In 2019, with funding secured through Amref UK, two projects started in Uganda and Tanzania that aimed to reduce the medical, social, and economic burden that women living with fistula suffer.
Amref has started a second 3-year phase of work helping local health authorities in Tanzania and Uganda to build networks and capacities to provide holistic obstetric fistula care.
What is obstetric fistula?
Obstetric fistula is a serious pregnancy-related condition that is often the result of poor management or lack of management during labour. It results in a hole between the birth canal and bladder and/or rectum, which causes abnormal leakage of urine or faeces.
Delays in reaching medical help
Fistula is a medical condition but it most impacts the poorest women in low-resource regions where women in labour are more likely to encounter delays in reaching a health facility with the necessary services and treatment.
Severe social consequences
Individuals with fistula are frequently ostracized from their community because of the continuous odour of urine or faeces that they live with. Fistula survivors commonly face severe medical, social, psychological, and economic consequences as a result.
Both projects incorporated international best practices into their design, while also adapting their approaches to the unique requirements of the communities where we work. The work takes place through three intervention areas: life-changing restorative surgery; psychosocial support; and livelihood opportunities.
Through the first phases of our Tanzania and Uganda projects, we were able to reach 567 women and girls like Mpejiwa with holistic fistula treatment and care. Covid-19 presented both operational and programmatic challenges, reducing the availability of key government technical staff and medical professionals, restricting gatherings and movement, and increasing the cost of some activities. As a result, the number of women reached with the programme fell short of the target of 650.
However, in the face of this challenge our project teams in Tanzania and Uganda rallied to embrace community-level networks of traditional and administrative leaders, local health facilities, human resources for health, and grassroots women’s organisations.

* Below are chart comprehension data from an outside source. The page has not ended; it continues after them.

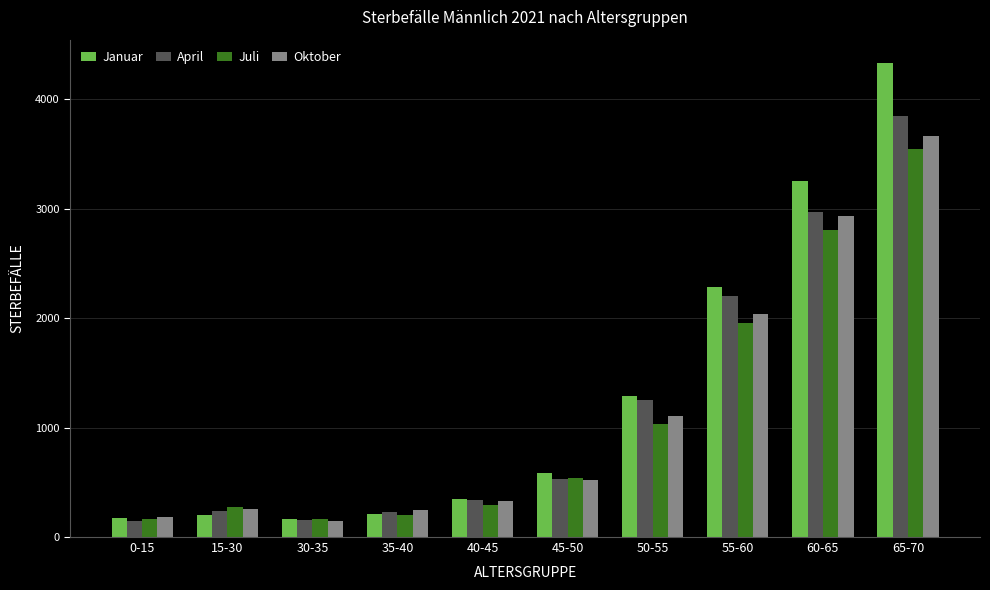

Between 40-45 and 65-70, which series saw the biggest shift?

Januar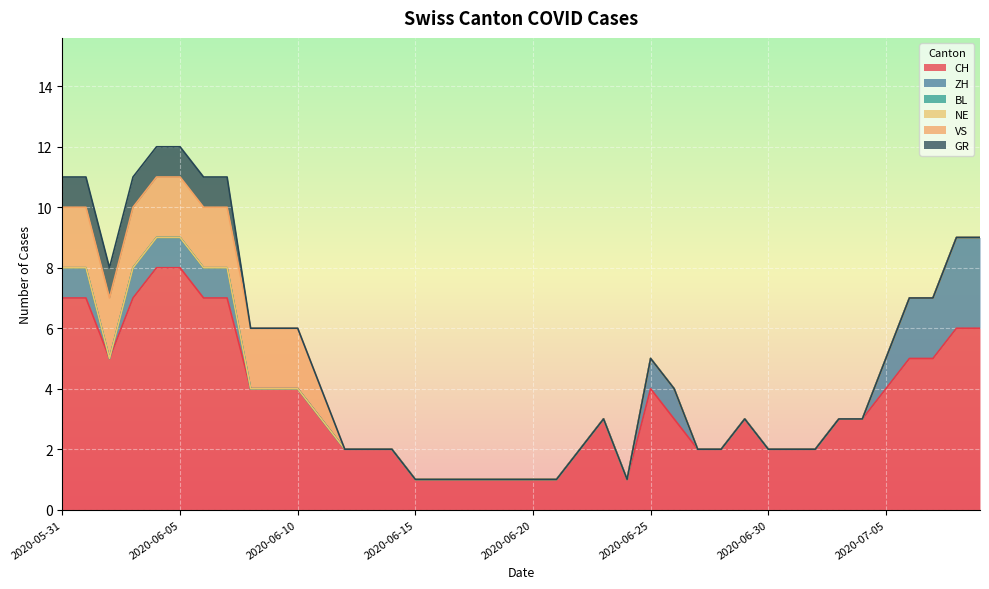

True or false: BL has more than 0 interior local peaks.

False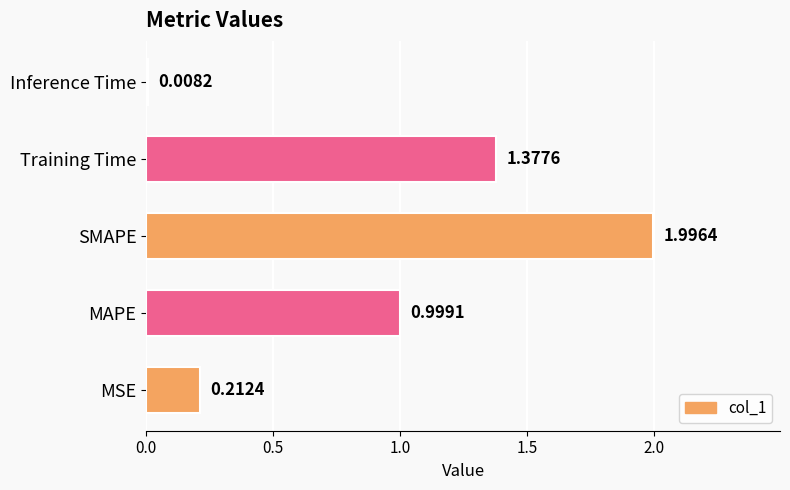

Where is the data nearest to the value 1?

MAPE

By connecting and sharing the responsibility of getting treatment and care to women and girls with the community we quickly re-gained momentum. We will carry this momentum into a new intervention phase and we have increased our ambitions to reach 504 women and girls in Arua, Uganda and 249 in Mwanza and Geita in Tanzania.

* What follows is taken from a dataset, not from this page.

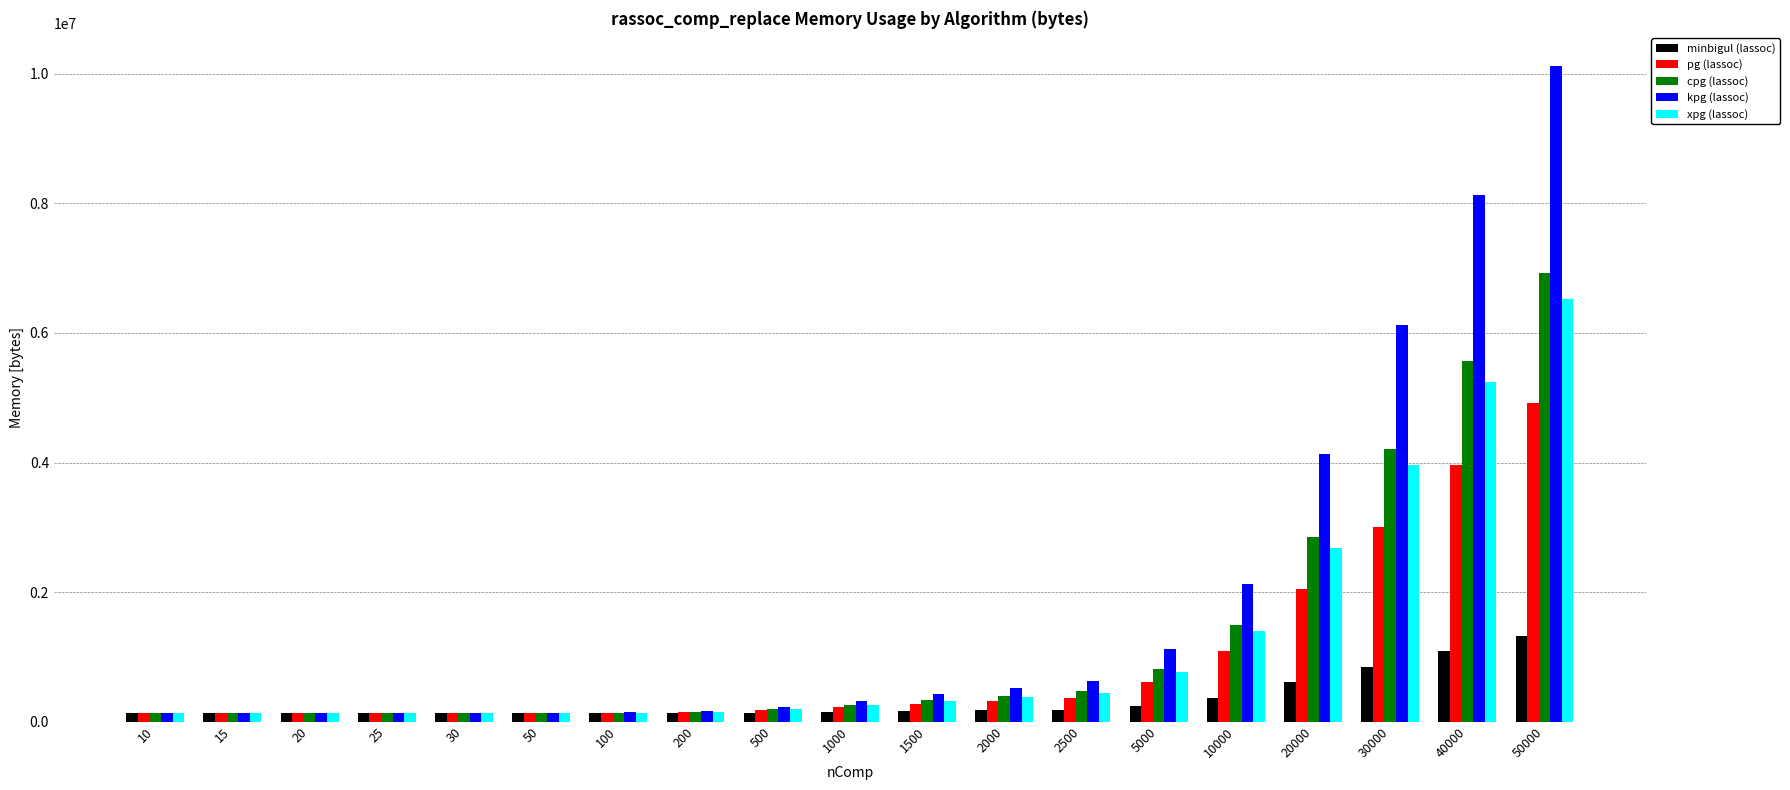

How many data points does each series have?

19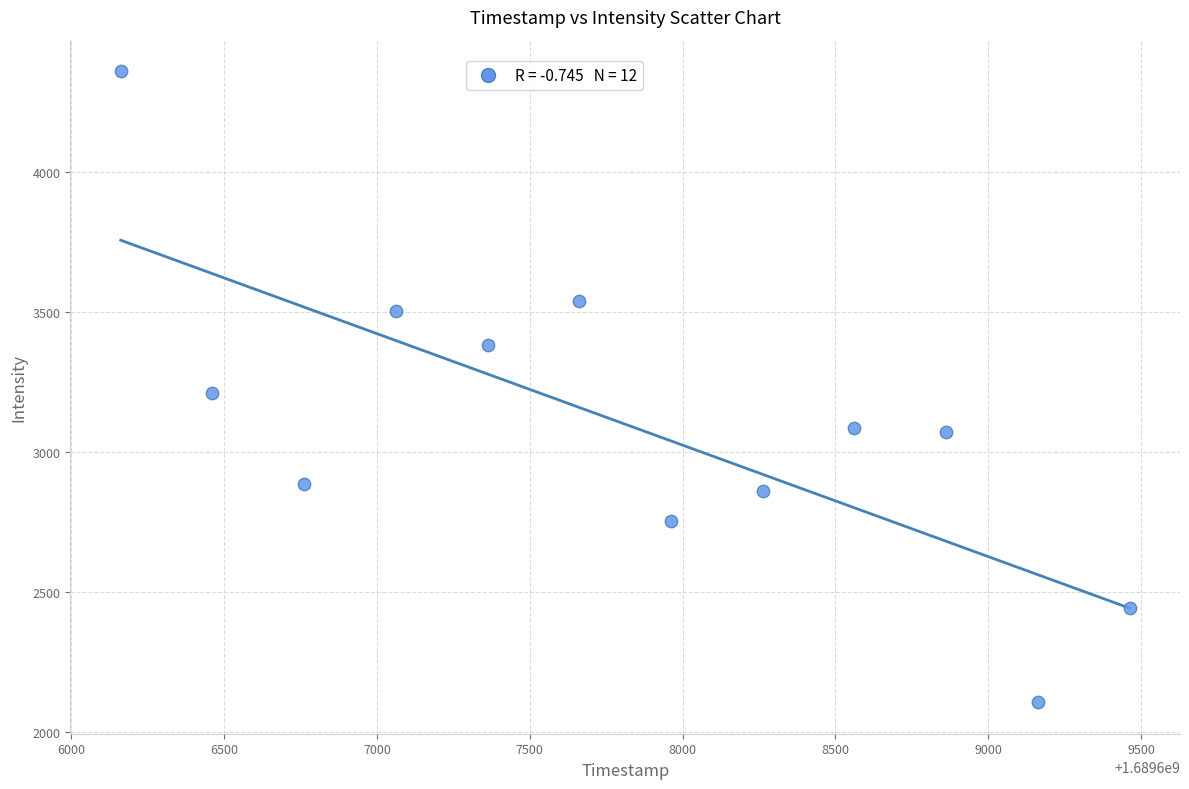

What is the average X value?

1689607812.0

In the new phase, each project will continue to adapt its approach according to the realities they encounter. Our work in phase one has identified some commonalities, particularly the success of community health workers and fistula ambassadors trained to provide fistula information, dispel misconceptions about fistula and identify new cases.

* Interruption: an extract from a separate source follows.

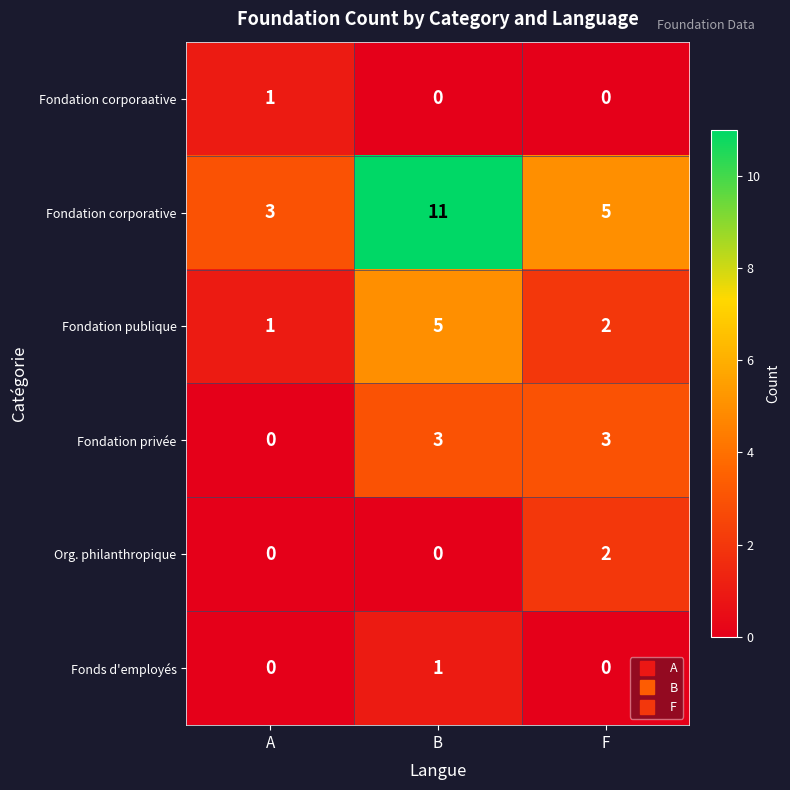

Which category has the highest value across all series?

B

We will also be investing in the training of surgeons, doctors, and nurses to develop the necessary specialised knowledge and skill to treat fistula. Finally, our projects will also help to strengthen the intake of fistula survivors in local organisations like village savings and loan association (VSLAs). The collective impact of these efforts aims to establish a permanent infrastructure within communities that will over time improve the health and socio-economic status of women who have suffered from obstetric fistula.